:: Supplied data

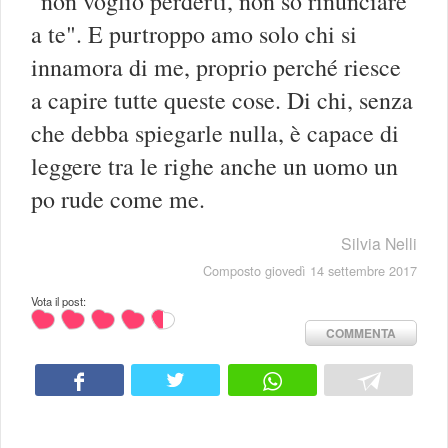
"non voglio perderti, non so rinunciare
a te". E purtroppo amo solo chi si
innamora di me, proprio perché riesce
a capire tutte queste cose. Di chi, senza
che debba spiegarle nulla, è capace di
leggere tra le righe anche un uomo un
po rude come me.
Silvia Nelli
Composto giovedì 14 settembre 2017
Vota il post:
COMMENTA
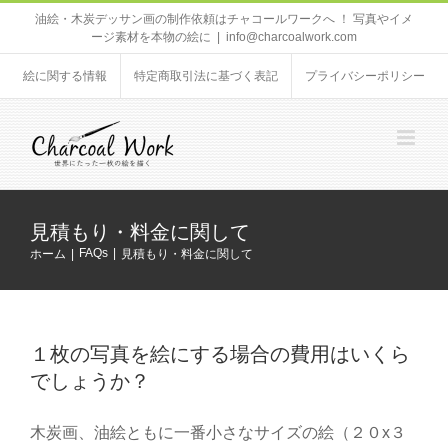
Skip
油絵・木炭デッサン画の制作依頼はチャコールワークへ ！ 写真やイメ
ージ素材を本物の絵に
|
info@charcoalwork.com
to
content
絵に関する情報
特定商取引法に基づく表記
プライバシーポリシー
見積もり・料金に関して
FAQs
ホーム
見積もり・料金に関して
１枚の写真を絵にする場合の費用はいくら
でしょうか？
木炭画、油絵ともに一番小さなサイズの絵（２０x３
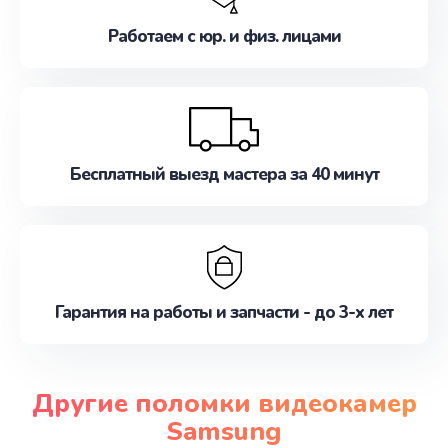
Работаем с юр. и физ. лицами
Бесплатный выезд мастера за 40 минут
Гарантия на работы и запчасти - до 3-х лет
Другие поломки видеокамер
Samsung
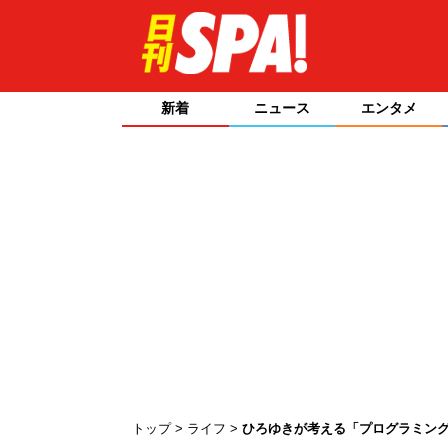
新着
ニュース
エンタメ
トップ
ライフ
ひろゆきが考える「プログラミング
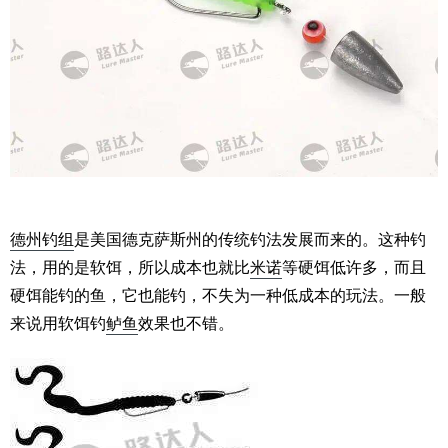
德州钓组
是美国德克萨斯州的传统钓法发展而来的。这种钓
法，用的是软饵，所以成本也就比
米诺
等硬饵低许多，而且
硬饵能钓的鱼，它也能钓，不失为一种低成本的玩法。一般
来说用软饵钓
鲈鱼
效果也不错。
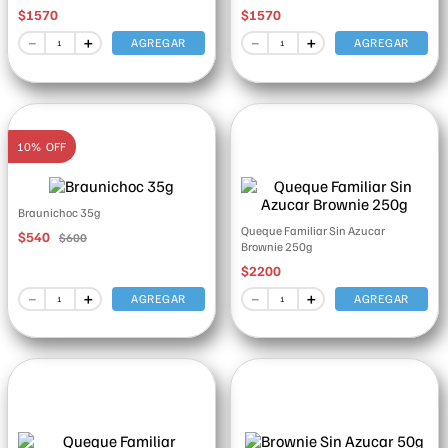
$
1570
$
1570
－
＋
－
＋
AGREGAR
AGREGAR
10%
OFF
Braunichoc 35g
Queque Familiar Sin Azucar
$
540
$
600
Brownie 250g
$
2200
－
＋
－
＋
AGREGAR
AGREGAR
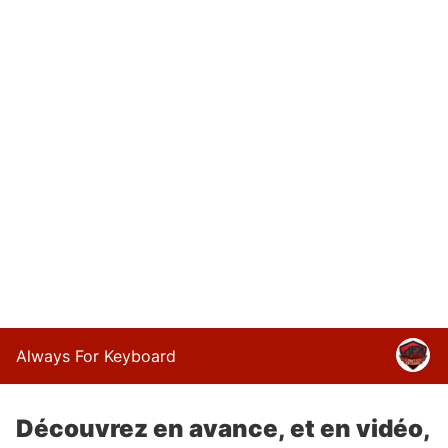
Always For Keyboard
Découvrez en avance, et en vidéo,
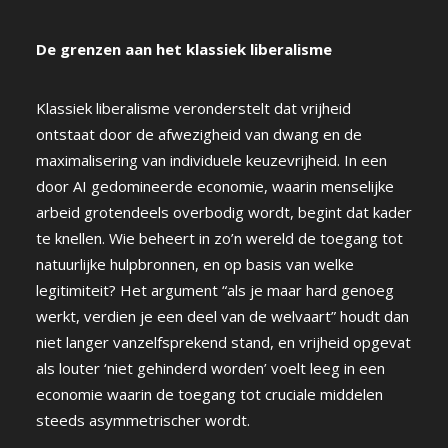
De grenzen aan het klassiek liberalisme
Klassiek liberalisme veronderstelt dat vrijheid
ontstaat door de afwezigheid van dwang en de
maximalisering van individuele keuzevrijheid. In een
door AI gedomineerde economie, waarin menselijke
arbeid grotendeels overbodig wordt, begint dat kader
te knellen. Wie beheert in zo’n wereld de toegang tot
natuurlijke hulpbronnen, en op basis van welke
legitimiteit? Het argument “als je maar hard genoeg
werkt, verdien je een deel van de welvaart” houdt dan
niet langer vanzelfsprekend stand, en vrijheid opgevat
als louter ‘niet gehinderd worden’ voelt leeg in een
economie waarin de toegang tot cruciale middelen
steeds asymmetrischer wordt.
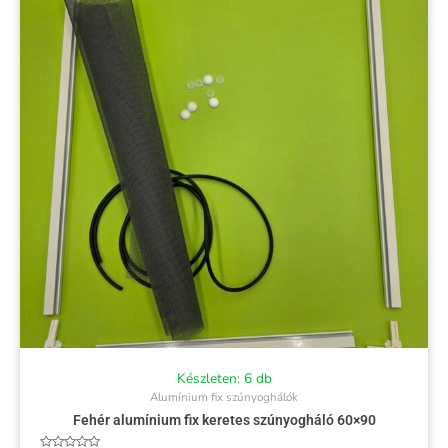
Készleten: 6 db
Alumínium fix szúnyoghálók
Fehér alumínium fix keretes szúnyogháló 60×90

::::
:: Supplied data

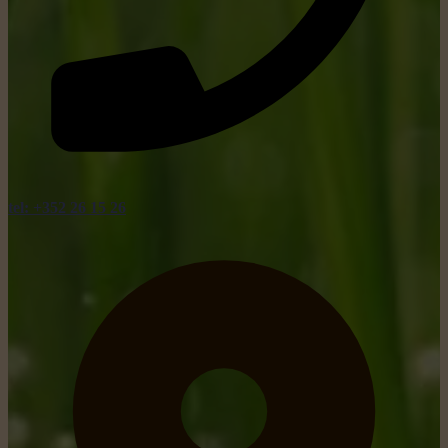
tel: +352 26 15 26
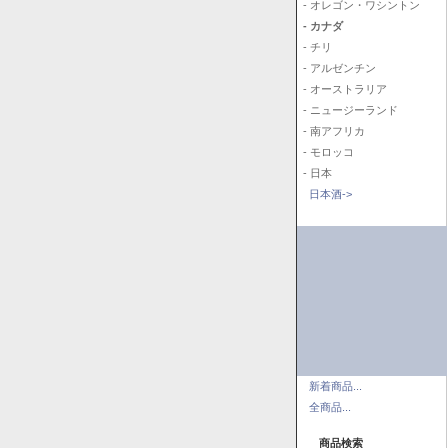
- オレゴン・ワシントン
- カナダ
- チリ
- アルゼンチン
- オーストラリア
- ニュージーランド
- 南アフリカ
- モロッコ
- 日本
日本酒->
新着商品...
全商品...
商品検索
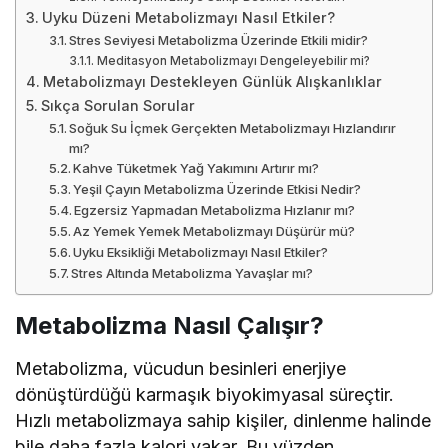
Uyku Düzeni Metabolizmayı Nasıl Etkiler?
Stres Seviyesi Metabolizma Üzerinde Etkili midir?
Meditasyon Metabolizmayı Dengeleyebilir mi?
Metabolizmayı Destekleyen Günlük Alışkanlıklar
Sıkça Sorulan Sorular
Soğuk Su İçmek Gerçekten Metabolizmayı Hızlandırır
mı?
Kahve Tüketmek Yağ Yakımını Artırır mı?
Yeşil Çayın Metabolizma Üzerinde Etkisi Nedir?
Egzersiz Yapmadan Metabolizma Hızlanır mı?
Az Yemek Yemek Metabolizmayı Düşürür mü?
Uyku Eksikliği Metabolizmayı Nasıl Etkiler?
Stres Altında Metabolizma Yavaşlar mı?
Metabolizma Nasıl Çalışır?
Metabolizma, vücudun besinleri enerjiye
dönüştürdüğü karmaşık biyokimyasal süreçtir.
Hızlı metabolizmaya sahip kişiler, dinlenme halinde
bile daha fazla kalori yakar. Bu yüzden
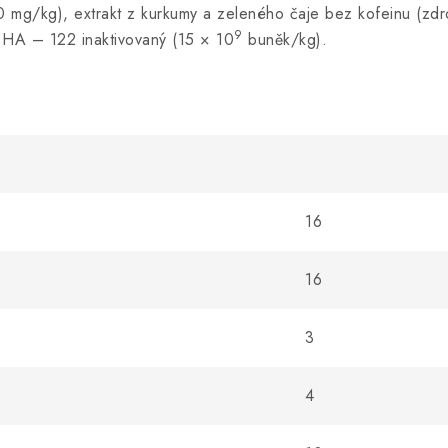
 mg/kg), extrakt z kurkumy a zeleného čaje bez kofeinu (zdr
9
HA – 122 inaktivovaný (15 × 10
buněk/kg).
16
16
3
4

::::

### Work order
Could you convert the lines starting at "Készleten: 6 db" and ending at "Fehér alumínium fix keretes szúnyogháló 60×90" into a JSON list of strings, with one string per line and no blank lines?

### Response for this exercise
[
  "Készleten: 6 db",
  "Alumínium fix szúnyoghálók",
  "Fehér alumínium fix keretes szúnyogháló 60×90"
]